- Selected extract
#####
[R] suggestion for optimal plotting to show significant differences

PIKAL Petr petr.pikal at precheza.cz
Fri Feb 13 14:35:55 CET 2015


Hi Rich

As usual in R one can come to same result by different means. Using lme from nlme

fit<- lme(value ~ day, data=test, random= ~1|item)
ranef(fit)
  (Intercept)
a  -4.8794330
b  -3.5063635
c  -1.7121614
d  -0.2002288
e   0.5118846
f   1.7805122
g   3.4489819
h   4.5568079
fixef(fit)
(Intercept)         day
6.933644464 0.009715795

which is close to the way how "value" was constructed (day coefficient shall be 1)

> mean(apply(ranef(fit), 2,diff))
[1] 1.348034

But AFAIK lme or nlme is applicable only if I can find some suitable model function.

I therefore like your suggestion to treat day as a factor which, if I understand it well, enables me to look at item differences each day and compare if they are or are not important.

Thanks for your insight
Best regards

Petr


> -----Original Message-----
> From: Richard M. Heiberger [mailto:rmh at temple.edu]
> Sent: Thursday, February 12, 2015 9:27 PM
> To: PIKAL Petr
> Cc: r-help at r-project.org
> Subject: Re: [R] suggestion for optimal plotting to show significant
> differences
>
> ## The next step is to think of this in the analysis of covariance
> setting.
>
> ## this example is based on
>
> library(HH)
>
> demo("ancova", package="HH", ask=FALSE)
>
> item<-rep(letters[1:8], each=18)
> day<-rep((0:5)*100, 24)
> set<-rep(rep(1:3, each=6), 8)
> test<-data.frame(item, day, set)
> set.seed(111)
> test$value<-(test$day/100+1)+rnorm(144)
> test$value<-test$value+(as.numeric(test$item)*1.3)
> test$dayf <- factor(test$day)
>
>
> Fitalphabeta <- aov(value ~ day, data=test)
> AB <- xyplot(value ~ day | item, data=test, layout=c(8,1),
> scales=list(alternating=1),
>              main="regression, ignoring item\ncommon slope, common
> intercept") +
>                layer(panel.abline(coef(Fitalphabeta)))
#####
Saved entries

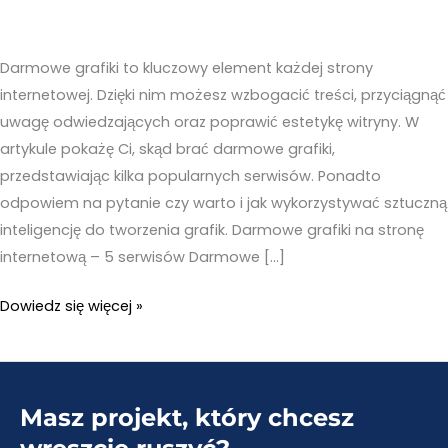
Darmowe grafiki to kluczowy element każdej strony
internetowej. Dzięki nim możesz wzbogacić treści, przyciągnąć
uwagę odwiedzających oraz poprawić estetykę witryny. W
artykule pokażę Ci, skąd brać darmowe grafiki,
przedstawiając kilka popularnych serwisów. Ponadto
odpowiem na pytanie czy warto i jak wykorzystywać sztuczną
inteligencję do tworzenia grafik. Darmowe grafiki na stronę
internetową – 5 serwisów Darmowe […]
Darmowe
Dowiedz się więcej »
grafiki
na
stronę
Masz projekt, który chcesz
internetową
–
#####
- Tasks for this exercise
[a] Render this sentence from the R-help post in Spanish: "As usual in R one can come to same result by different means."
[b] Please duplicate the passage of the R-help post between "which is close" and "are not important.", inclusive.

- Answers for the exercise
[a] Como es habitual en R, se puede llegar al mismo resultado por distintos medios.

[b]
which is close to the way how "value" was constructed (day coefficient shall be 1)

> mean(apply(ranef(fit), 2,diff))
[1] 1.348034

But AFAIK lme or nlme is applicable only if I can find some suitable model function.

I therefore like your suggestion to treat day as a factor which, if I understand it well, enables me to look at item differences each day and compare if they are or are not important.